14O último voo/ Le Dernier Vol

Imagens no deserto são inesquecíveis

Fotografia absolutamente mágica, obra de belíssimos artistas! Só à conta das imagens do deserto à noite já é uma preciosidade. E quanto ao resto, está tudo bem feito e vê-se bem, com uma música muito interessante.

15O dia antes do fim/ Margin Call

Muito mais do que apenas mais um

Já houve várias produções americanas, em cinema e em televisão, que analisaram ou recapitularam as origens da actual crise financeira.

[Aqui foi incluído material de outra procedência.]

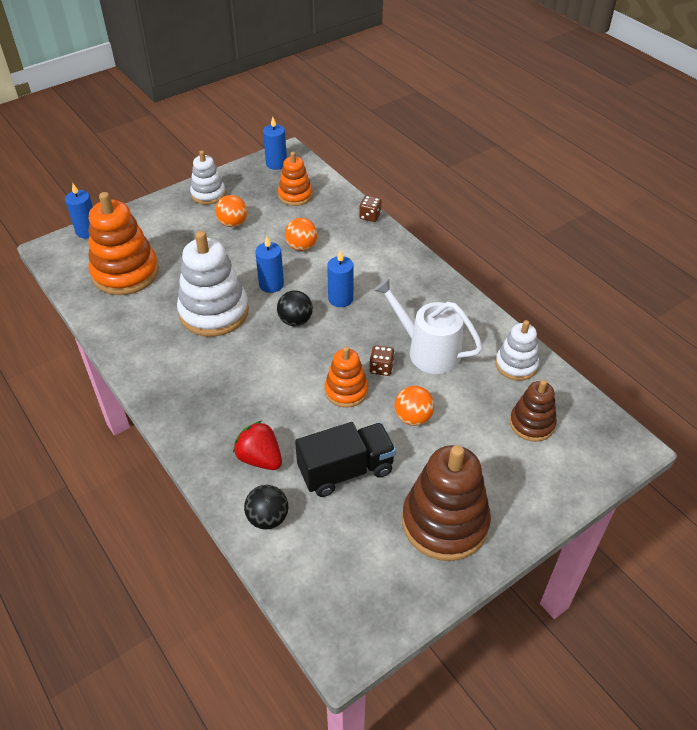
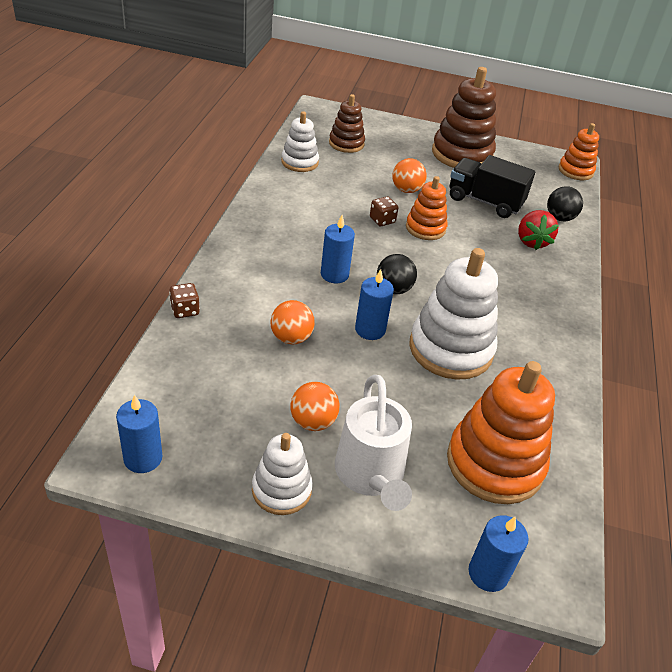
camera: 135 degrees left, 5 degrees down
(295, 195) = (202, 395): orange stacking toy -> orange stacking toy (575, 171)
(428, 351) = (336, 204): white watering can -> white watering can (371, 475)

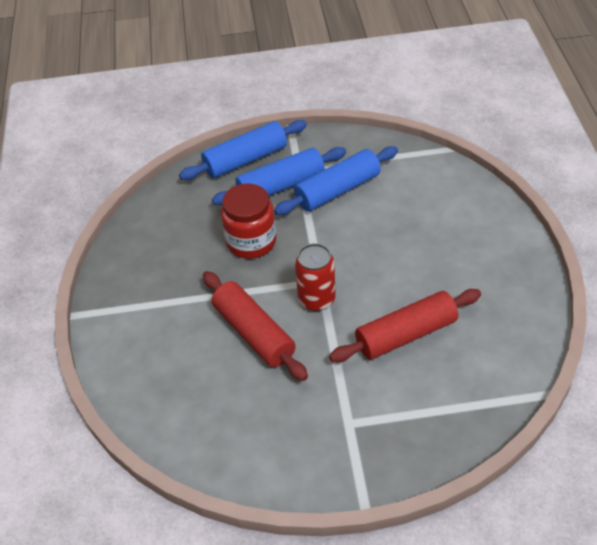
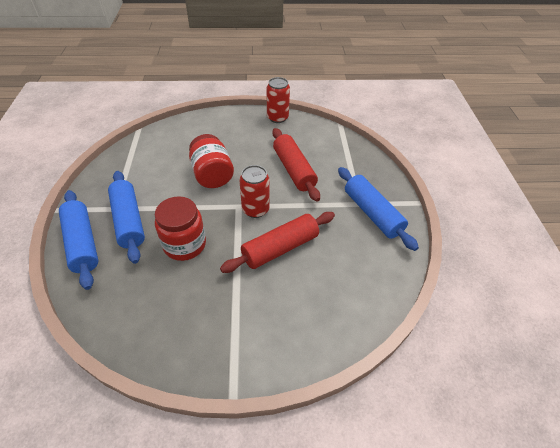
camera: 90 degrees left, 0 degrees up
(338, 190) = (151, 188): blue rolling pin -> blue rolling pin (372, 213)
(374, 243) = (212, 175): none -> red jar
(534, 300) = (277, 118): none -> red can

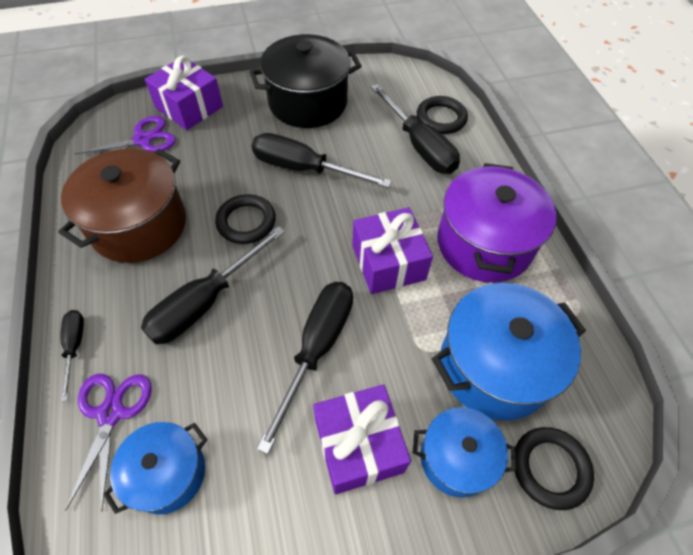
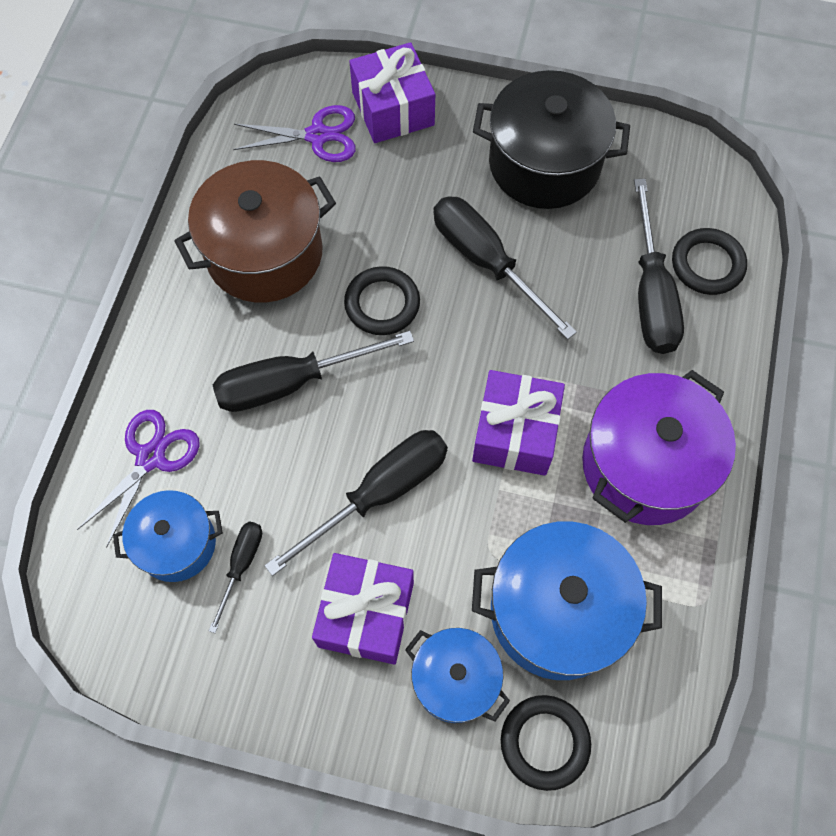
camera: 30 degrees right, 10 degrees up
(75, 347) = (144, 369): black screwdriver -> black screwdriver (241, 565)

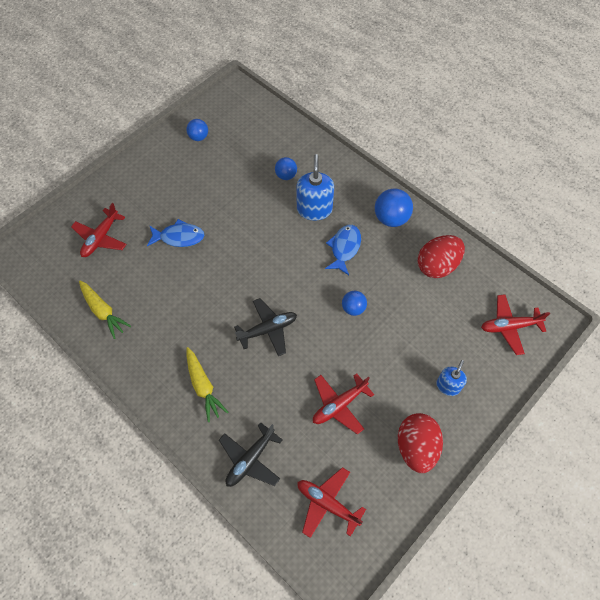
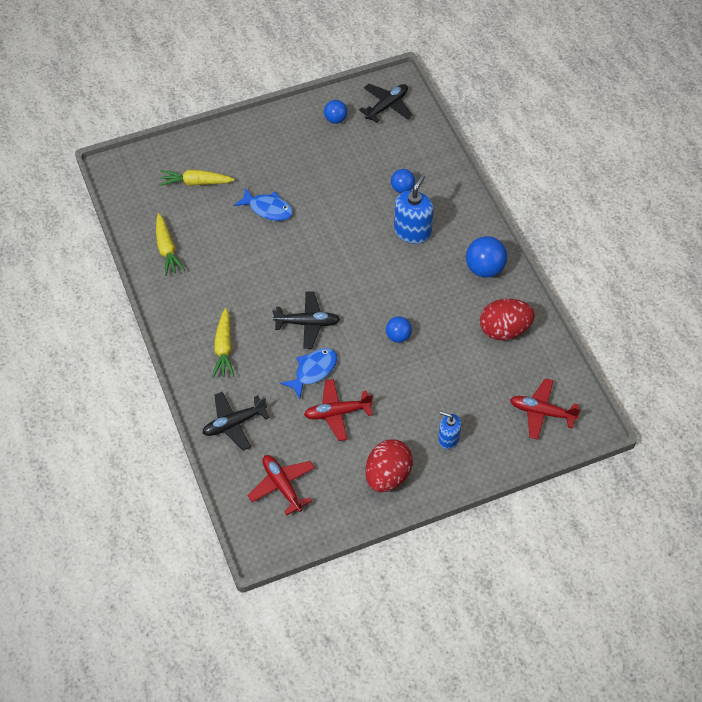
camera: 25 degrees right, 5 degrees down
(101, 238) = (195, 182): red plane -> yellow carrot
(236, 111) = (387, 106): none -> black plane
(344, 248) = (421, 279): blue fish -> blue fish (313, 371)
(448, 386) = (448, 438): blue soap dispenser -> blue soap dispenser turned 120 degrees counterclockwise

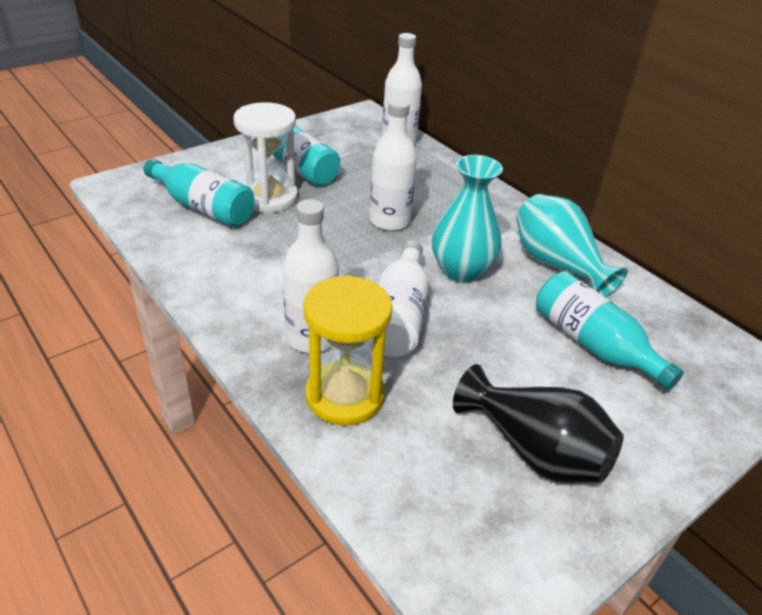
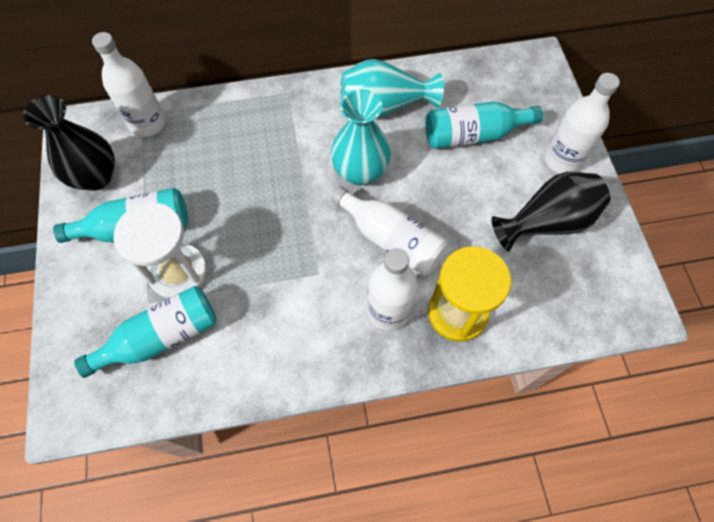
camera: 60 degrees left, 25 degrees up
(328, 135) = (96, 177): none -> black vase
(389, 221) = (269, 190): white bottle -> white bottle (562, 160)

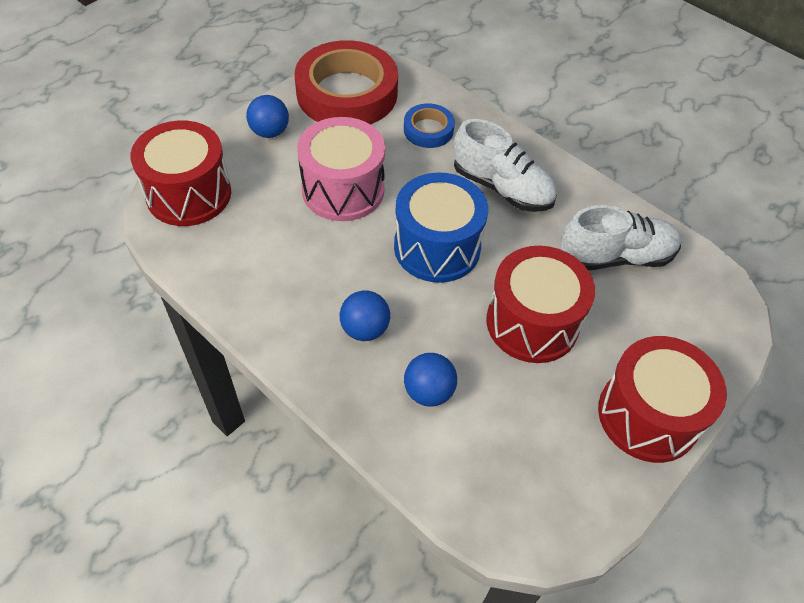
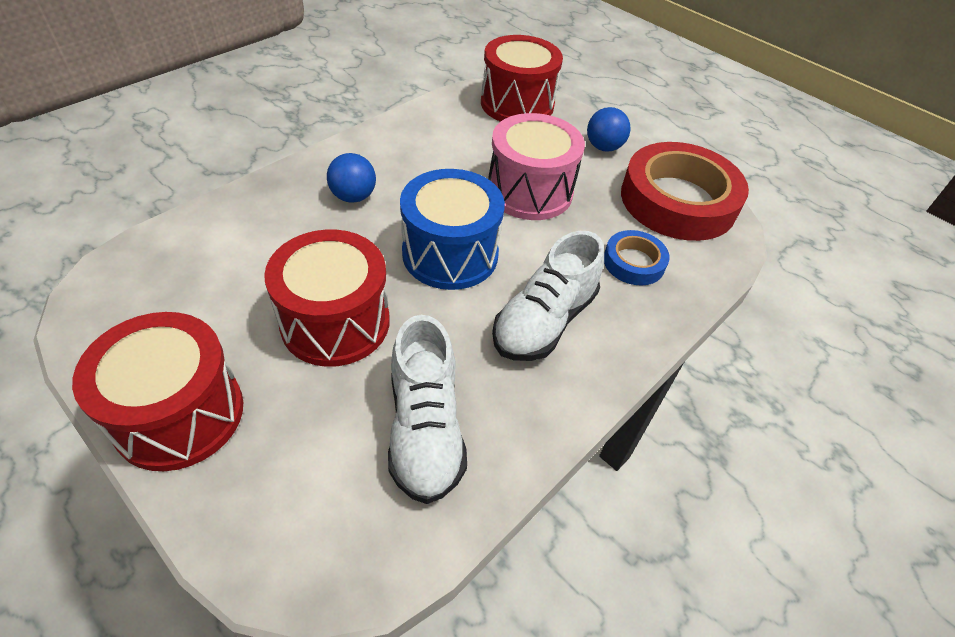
camera: 90 degrees right, 5 degrees down
(428, 391) = (273, 232): blue ball -> none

Esta fita faz uma abordagem que nenhuma outra fez até agora: leva-nos pelas 24 horas duma crise que envolve uma empresa corretora, e a resposta que esta tem de dar a uma ameaça de sua própria falência, sem escrúpulos de com isso arrastar muitos outros. Embora certo diálogo situe a acção em 2008, e queiram dar-nos a entender que podia ser o dia antes do despoletar da crise mundial, historicamente isto é incorrecto, pois o que a desencadeia situa-a no verão de 2007, numa altura em que praticamente ninguém estava à defesa. Uma triste mancha num filme com este calibre.
Mas esquecendo este "detalhe", é uma obra excelente, tanto pelo argumento e realização de Chandor (estreante de longas metragens, mas com a maturidade de 15 anos de realizador e a noção exacta do que havia a fazer, sendo o filho dum executivo da Merril Lynch) como pelo magnífico desempenho de grandes actores como Kevin Spacey, Jeremy Irons, Paul Bettany, Stanley Tucci, Simon Baker e Demi Moore. Exemplar na autenticidade dos comportamentos, nos mais ínfimos pormenores de postura, diálogos, lógica da acção, opções de encenação, é tudo perfeitíssimo. Embora não o coloque acima dos outros, impressionou-me especialmente Jeremy Irons, cuja personagem é um actor no palco da vida real, e que ele nos representa em todo o esplendor numa primorosa combinação de voz, olhares, gestos e temperamentos.
Não haveria melhor maneira de mostrar o que significa a hierarquização nas empresas, como a deste filme que nos vai fazendo "subir" na hierarquia, de reunião em reunião; ou de ilustrar a cruel desumanidade das relações entre os indivíduos, logo desde o primeiro plano com o batalhão de despedimento; ou a futilidade de tanto talento num mundo horrivelmente predatório, como na cena final em que a casa que se "construiu" é um território interdito. Esta é uma fita notável, e não é à toa que tanto foi mobilizado à volta dela. Quem se der ao trabalho de ficar a ver os títulos finais há-de notar que foram precisas uma dúzia de pessoas para formarem a "equipa do milagre do visto do Sr. Irons" (que é canadiano), e que afinal Eric Dale é alguém da vida real.

16Le Havre

Filme de sentimentos

O incrivelmente bom e o incrivelmente mau coabitam nesta fita. Bom pelo retrato duma inocência recuperada, duma salvação do apodrecimento rotineiro, que é causado por um certo Idrissa que quer ir para a outra margem do canal — sentimos os corações daquela gente a baterem, pela janela da verdade que são os olhos, maravilhosamente filmados. Mau pelo amadorismo de inúmeras cenas, com diálogos mal enjorcados e momentos de má direcção de actores. É pena, mas vale pela beleza dos sentimentos e da mensagem de esperança que, antes de tudo, perpassa estas personagens — e que, depois, pode chegar até nós.

17Vergonha/Shame

Asqueroso voyeurismo, mas não é mau de todo

Michael Fassbender é excelente. Carey Mulligan é brilhante (e a versão que ela canta do tema de New York, New York, preparada por Stephen Oremus, é um momento fantástico deste filme). Há aqui muitas coisas interessantes sobre os dois irmãos psicologicamente perturbados. Mas o título... é bastante difícil compreendê-lo, a não ser como um complemento que "explica" este filme que fala sem palavras e tende a frustrar-nos. Diria que foi mais um projecto ousado do inglês Steve McQueen (depois de Hunger, com o mesmo Fassbender), mas resvala o pretensioso e está recheado dum voyeurismo que não me agrada.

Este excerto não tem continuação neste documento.